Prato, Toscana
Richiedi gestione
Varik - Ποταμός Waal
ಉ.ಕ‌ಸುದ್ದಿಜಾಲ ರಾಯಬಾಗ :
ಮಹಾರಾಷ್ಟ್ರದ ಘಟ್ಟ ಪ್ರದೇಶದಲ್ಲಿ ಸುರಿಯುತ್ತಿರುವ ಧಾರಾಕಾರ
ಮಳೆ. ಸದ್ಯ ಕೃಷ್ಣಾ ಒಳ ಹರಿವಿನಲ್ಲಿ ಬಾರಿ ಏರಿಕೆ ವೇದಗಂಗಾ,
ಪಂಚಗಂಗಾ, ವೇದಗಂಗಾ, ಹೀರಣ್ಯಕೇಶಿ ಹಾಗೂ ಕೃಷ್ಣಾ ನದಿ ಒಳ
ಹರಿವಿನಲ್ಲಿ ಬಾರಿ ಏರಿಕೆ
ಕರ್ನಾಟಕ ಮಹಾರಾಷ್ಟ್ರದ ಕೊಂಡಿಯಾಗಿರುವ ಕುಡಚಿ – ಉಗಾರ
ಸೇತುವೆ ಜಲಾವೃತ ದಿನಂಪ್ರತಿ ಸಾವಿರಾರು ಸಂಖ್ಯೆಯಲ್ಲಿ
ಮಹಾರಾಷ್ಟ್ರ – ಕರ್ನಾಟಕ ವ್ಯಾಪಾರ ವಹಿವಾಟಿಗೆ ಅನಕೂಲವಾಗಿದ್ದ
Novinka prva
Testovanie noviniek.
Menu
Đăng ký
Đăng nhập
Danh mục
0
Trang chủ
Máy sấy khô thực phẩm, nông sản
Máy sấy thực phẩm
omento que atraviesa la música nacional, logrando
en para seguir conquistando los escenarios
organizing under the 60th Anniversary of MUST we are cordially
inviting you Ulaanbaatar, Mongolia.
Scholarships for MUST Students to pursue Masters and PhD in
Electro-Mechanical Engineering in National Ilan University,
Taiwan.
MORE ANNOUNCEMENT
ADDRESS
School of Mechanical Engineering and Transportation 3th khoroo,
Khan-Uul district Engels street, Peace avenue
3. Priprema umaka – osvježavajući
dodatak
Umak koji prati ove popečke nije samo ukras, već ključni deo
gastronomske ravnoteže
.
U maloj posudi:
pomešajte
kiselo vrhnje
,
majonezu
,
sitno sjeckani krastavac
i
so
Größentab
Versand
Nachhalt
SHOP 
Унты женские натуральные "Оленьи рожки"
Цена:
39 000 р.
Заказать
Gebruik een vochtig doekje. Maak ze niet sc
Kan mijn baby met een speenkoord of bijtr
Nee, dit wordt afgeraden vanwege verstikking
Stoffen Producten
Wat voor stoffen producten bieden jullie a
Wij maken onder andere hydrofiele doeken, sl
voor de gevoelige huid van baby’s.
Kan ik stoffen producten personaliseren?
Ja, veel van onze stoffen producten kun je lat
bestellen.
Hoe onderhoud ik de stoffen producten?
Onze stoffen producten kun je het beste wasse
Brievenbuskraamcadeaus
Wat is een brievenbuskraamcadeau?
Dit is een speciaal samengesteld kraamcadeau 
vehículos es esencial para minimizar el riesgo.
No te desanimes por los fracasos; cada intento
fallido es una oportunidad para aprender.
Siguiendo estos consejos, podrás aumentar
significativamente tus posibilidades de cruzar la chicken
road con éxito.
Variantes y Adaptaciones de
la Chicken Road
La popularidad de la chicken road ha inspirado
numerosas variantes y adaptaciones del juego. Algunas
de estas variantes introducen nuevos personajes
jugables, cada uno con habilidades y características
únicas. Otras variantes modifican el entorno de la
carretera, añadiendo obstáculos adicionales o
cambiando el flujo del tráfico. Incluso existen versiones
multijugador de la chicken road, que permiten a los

***

### WORK ORDER
Where a line of the records above holds the word "cada", copy that line.

### ANSWER TO THE EXERCISE
No te desanimes por los fracasos; cada intento
jugables, cada uno con habilidades y características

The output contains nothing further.